Required work:
Restate word for word the lines of the data below, from the first through the one that has "nd users can make it their own.".
═════ Task input
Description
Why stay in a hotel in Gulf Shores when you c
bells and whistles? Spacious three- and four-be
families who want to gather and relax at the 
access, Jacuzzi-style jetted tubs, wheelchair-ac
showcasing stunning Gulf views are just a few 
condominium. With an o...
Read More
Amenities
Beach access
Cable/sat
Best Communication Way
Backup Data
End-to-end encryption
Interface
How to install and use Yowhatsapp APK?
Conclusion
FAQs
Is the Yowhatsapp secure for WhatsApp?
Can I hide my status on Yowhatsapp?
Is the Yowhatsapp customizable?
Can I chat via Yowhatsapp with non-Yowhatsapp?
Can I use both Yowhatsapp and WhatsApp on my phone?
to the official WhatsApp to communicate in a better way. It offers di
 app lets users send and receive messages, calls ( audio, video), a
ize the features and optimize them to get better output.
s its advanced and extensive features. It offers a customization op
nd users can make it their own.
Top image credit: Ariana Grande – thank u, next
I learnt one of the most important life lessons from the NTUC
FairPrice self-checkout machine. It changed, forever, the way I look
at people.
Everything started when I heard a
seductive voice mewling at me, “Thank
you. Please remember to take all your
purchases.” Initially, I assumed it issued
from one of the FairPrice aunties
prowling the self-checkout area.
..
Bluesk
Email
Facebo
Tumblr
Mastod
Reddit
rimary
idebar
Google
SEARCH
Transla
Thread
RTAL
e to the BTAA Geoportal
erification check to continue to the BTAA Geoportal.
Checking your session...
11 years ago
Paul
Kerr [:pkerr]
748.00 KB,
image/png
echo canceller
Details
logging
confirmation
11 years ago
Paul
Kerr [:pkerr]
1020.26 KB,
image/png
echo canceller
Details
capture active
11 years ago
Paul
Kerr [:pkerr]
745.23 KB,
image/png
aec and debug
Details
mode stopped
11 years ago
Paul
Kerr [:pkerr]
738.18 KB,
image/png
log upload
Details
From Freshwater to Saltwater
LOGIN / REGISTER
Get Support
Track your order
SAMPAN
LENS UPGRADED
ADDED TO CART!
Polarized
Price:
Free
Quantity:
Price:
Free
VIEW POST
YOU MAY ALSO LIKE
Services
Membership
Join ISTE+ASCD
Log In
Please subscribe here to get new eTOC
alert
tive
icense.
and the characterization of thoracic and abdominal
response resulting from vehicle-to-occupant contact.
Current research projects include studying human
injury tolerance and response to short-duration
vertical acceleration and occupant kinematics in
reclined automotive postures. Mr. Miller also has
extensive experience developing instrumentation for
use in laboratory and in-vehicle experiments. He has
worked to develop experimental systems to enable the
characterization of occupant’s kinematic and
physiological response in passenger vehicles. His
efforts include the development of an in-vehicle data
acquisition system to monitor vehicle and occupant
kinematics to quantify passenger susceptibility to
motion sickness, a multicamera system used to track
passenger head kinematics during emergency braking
══════════
Task answer:
Description
Why stay in a hotel in Gulf Shores when you c
bells and whistles? Spacious three- and four-be
families who want to gather and relax at the 
access, Jacuzzi-style jetted tubs, wheelchair-ac
showcasing stunning Gulf views are just a few 
condominium. With an o...
Read More
Amenities
Beach access
Cable/sat
Best Communication Way
Backup Data
End-to-end encryption
Interface
How to install and use Yowhatsapp APK?
Conclusion
FAQs
Is the Yowhatsapp secure for WhatsApp?
Can I hide my status on Yowhatsapp?
Is the Yowhatsapp customizable?
Can I chat via Yowhatsapp with non-Yowhatsapp?
Can I use both Yowhatsapp and WhatsApp on my phone?
to the official WhatsApp to communicate in a better way. It offers di
 app lets users send and receive messages, calls ( audio, video), a
ize the features and optimize them to get better output.
s its advanced and extensive features. It offers a customization op
nd users can make it their own.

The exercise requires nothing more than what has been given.